= Beef Australia =

Agricultural trade fair

Beef Australia is an international exposition held triennially in Rockhampton, Queensland, Australia. The week-long expo has been held in the city during the month of May triennially since the inaugural event in 1988. The event is promoted and used as an opportunity to facilitate international trade opportunities for those involved in the beef industry. However, it is also considered more generally as a celebration of the local beef industry in Central Queensland.
In 2015, almost 90,000 people attended the event.

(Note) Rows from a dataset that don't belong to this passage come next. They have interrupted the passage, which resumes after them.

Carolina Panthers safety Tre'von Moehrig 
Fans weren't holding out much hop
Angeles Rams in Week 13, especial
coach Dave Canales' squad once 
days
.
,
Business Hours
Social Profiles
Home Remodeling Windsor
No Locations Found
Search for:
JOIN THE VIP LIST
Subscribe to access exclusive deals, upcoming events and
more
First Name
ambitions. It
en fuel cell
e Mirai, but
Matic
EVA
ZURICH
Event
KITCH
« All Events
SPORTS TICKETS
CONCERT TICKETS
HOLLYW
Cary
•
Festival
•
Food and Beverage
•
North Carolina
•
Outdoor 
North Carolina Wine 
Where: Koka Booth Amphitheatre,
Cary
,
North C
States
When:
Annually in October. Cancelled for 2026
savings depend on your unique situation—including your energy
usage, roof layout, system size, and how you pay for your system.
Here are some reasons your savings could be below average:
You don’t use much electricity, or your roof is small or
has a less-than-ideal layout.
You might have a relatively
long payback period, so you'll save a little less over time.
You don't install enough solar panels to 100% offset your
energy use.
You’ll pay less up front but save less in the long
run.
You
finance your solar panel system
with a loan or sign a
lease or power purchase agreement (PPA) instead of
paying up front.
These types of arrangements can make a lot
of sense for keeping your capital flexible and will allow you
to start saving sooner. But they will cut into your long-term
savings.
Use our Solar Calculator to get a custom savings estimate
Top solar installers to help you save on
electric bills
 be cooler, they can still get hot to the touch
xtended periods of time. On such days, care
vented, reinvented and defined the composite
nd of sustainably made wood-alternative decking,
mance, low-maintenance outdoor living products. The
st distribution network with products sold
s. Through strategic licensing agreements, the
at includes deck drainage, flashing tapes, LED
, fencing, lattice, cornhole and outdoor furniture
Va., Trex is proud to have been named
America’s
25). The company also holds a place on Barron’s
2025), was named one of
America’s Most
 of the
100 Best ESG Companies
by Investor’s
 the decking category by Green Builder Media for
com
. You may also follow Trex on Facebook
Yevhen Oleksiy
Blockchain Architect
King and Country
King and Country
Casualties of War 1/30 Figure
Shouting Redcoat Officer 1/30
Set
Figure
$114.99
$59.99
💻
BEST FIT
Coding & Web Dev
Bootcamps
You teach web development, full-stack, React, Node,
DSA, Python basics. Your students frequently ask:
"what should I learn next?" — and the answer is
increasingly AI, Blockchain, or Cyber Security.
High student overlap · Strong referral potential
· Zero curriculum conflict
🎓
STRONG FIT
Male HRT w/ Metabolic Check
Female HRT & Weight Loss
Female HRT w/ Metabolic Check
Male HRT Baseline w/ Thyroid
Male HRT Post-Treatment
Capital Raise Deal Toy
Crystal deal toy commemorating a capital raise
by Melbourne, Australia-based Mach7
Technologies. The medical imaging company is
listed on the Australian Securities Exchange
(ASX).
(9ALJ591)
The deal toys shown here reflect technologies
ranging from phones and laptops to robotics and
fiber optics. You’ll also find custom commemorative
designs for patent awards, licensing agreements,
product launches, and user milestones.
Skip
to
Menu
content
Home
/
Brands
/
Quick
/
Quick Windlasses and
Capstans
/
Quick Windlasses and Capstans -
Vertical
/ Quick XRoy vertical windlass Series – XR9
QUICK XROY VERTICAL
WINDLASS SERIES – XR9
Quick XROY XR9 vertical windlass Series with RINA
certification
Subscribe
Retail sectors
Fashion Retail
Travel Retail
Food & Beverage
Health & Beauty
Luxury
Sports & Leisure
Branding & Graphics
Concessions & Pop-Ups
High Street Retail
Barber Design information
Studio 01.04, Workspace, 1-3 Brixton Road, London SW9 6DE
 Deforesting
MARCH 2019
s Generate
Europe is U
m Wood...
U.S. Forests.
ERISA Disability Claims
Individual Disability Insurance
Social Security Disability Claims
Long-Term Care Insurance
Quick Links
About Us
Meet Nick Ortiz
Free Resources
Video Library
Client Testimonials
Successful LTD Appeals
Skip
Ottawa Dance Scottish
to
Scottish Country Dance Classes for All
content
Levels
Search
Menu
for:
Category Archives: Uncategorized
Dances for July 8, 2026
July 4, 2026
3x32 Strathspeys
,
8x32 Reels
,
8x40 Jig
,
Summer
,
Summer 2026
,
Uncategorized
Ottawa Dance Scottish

Held at the Rockhampton Showgrounds in the suburb of Wandal, the event usually consists of cattle judging, a symposium, seminars, organised tours of local cattle properties, educational information for children, numerous trade exhibitions and live entertainment. Beef Australia has also become known in recent years for attracting numerous celebrity chefs to the city to give live demonstrations on how to cook various beef dishes.

In 2015, celebrity chefs at Beef Australia included Alvin Leung, Matt Golinski, Alastair McLeod and Ben O'Donoghue as well as contestants from television programs MasterChef Australia and My Kitchen Rules. In 2017, it was announced that Hiroyuki Sakai and Curtis Stone would be appearing at the 2018 event. Australian author Bryce Courtney and Australian artist Hugh Sawrey are also among the celebrities that have attended the event since its inception in 1988. Beef Australia also attracts Australian political leaders, who often use it to announce policies relating to the agricultural sector. The expo attracts considerable media interest.

A new mascot for Beef Australia, Johnny Stockman, was announced in 2017.

2021 was Beef Australia XII, with Bryce Camm as its chairman. XIII will return in 2024.